───── The records ─────
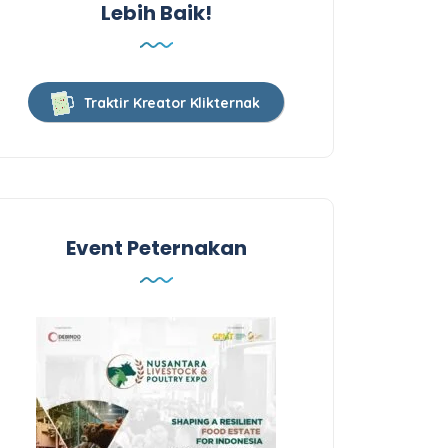
Lebih Baik!
Traktir Kreator Klikternak
Event Peternakan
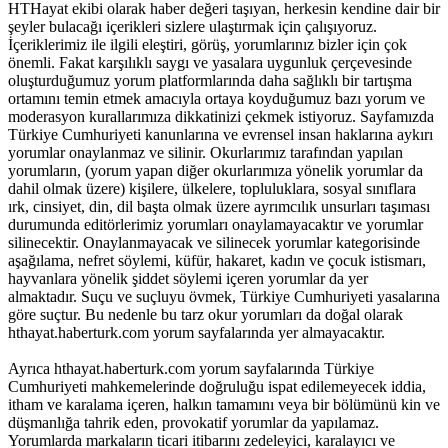
HTHayat ekibi olarak haber değeri taşıyan, herkesin kendine dair bir
şeyler bulacağı içerikleri sizlere ulaştırmak için çalışıyoruz.
İçeriklerimiz ile ilgili eleştiri, görüş, yorumlarınız bizler için çok
önemli. Fakat karşılıklı saygı ve yasalara uygunluk çerçevesinde
oluşturduğumuz yorum platformlarında daha sağlıklı bir tartışma
ortamını temin etmek amacıyla ortaya koyduğumuz bazı yorum ve
moderasyon kurallarımıza dikkatinizi çekmek istiyoruz. Sayfamızda
Türkiye Cumhuriyeti kanunlarına ve evrensel insan haklarına aykırı
yorumlar onaylanmaz ve silinir. Okurlarımız tarafından yapılan
yorumların, (yorum yapan diğer okurlarımıza yönelik yorumlar da
dahil olmak üzere) kişilere, ülkelere, topluluklara, sosyal sınıflara
ırk, cinsiyet, din, dil başta olmak üzere ayrımcılık unsurları taşıması
durumunda editörlerimiz yorumları onaylamayacaktır ve yorumlar
silinecektir. Onaylanmayacak ve silinecek yorumlar kategorisinde
aşağılama, nefret söylemi, küfür, hakaret, kadın ve çocuk istismarı,
hayvanlara yönelik şiddet söylemi içeren yorumlar da yer
almaktadır. Suçu ve suçluyu övmek, Türkiye Cumhuriyeti yasalarına
göre suçtur. Bu nedenle bu tarz okur yorumları da doğal olarak
hthayat.haberturk.com yorum sayfalarında yer almayacaktır.
Ayrıca hthayat.haberturk.com yorum sayfalarında Türkiye
Cumhuriyeti mahkemelerinde doğruluğu ispat edilemeyecek iddia,
itham ve karalama içeren, halkın tamamını veya bir bölümünü kin ve
düşmanlığa tahrik eden, provokatif yorumlar da yapılamaz.
Yorumlarda markaların ticari itibarını zedeleyici, karalayıcı ve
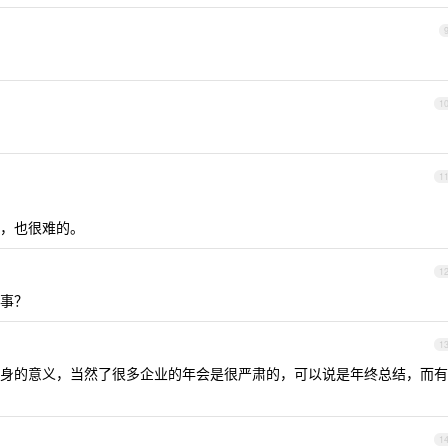
1
1
，也很难的。
1
事？
1
身的意义，当然了很多企业的年会是很严肃的，可以说是年终总结，而有
1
─────
▶ [Work to complete]
Set down the entries again without change. Leave the pictures out.

▶ [Answer section]
Lebih Baik!
Traktir Kreator Klikternak
Event Peternakan
HTHayat ekibi olarak haber değeri taşıyan, herkesin kendine dair bir
şeyler bulacağı içerikleri sizlere ulaştırmak için çalışıyoruz.
İçeriklerimiz ile ilgili eleştiri, görüş, yorumlarınız bizler için çok
önemli. Fakat karşılıklı saygı ve yasalara uygunluk çerçevesinde
oluşturduğumuz yorum platformlarında daha sağlıklı bir tartışma
ortamını temin etmek amacıyla ortaya koyduğumuz bazı yorum ve
moderasyon kurallarımıza dikkatinizi çekmek istiyoruz. Sayfamızda
Türkiye Cumhuriyeti kanunlarına ve evrensel insan haklarına aykırı
yorumlar onaylanmaz ve silinir. Okurlarımız tarafından yapılan
yorumların, (yorum yapan diğer okurlarımıza yönelik yorumlar da
dahil olmak üzere) kişilere, ülkelere, topluluklara, sosyal sınıflara
ırk, cinsiyet, din, dil başta olmak üzere ayrımcılık unsurları taşıması
durumunda editörlerimiz yorumları onaylamayacaktır ve yorumlar
silinecektir. Onaylanmayacak ve silinecek yorumlar kategorisinde
aşağılama, nefret söylemi, küfür, hakaret, kadın ve çocuk istismarı,
hayvanlara yönelik şiddet söylemi içeren yorumlar da yer
almaktadır. Suçu ve suçluyu övmek, Türkiye Cumhuriyeti yasalarına
göre suçtur. Bu nedenle bu tarz okur yorumları da doğal olarak
hthayat.haberturk.com yorum sayfalarında yer almayacaktır.
Ayrıca hthayat.haberturk.com yorum sayfalarında Türkiye
Cumhuriyeti mahkemelerinde doğruluğu ispat edilemeyecek iddia,
itham ve karalama içeren, halkın tamamını veya bir bölümünü kin ve
düşmanlığa tahrik eden, provokatif yorumlar da yapılamaz.
Yorumlarda markaların ticari itibarını zedeleyici, karalayıcı ve
1
1
，也很难的。
1
事？
1
身的意义，当然了很多企业的年会是很严肃的，可以说是年终总结，而有
1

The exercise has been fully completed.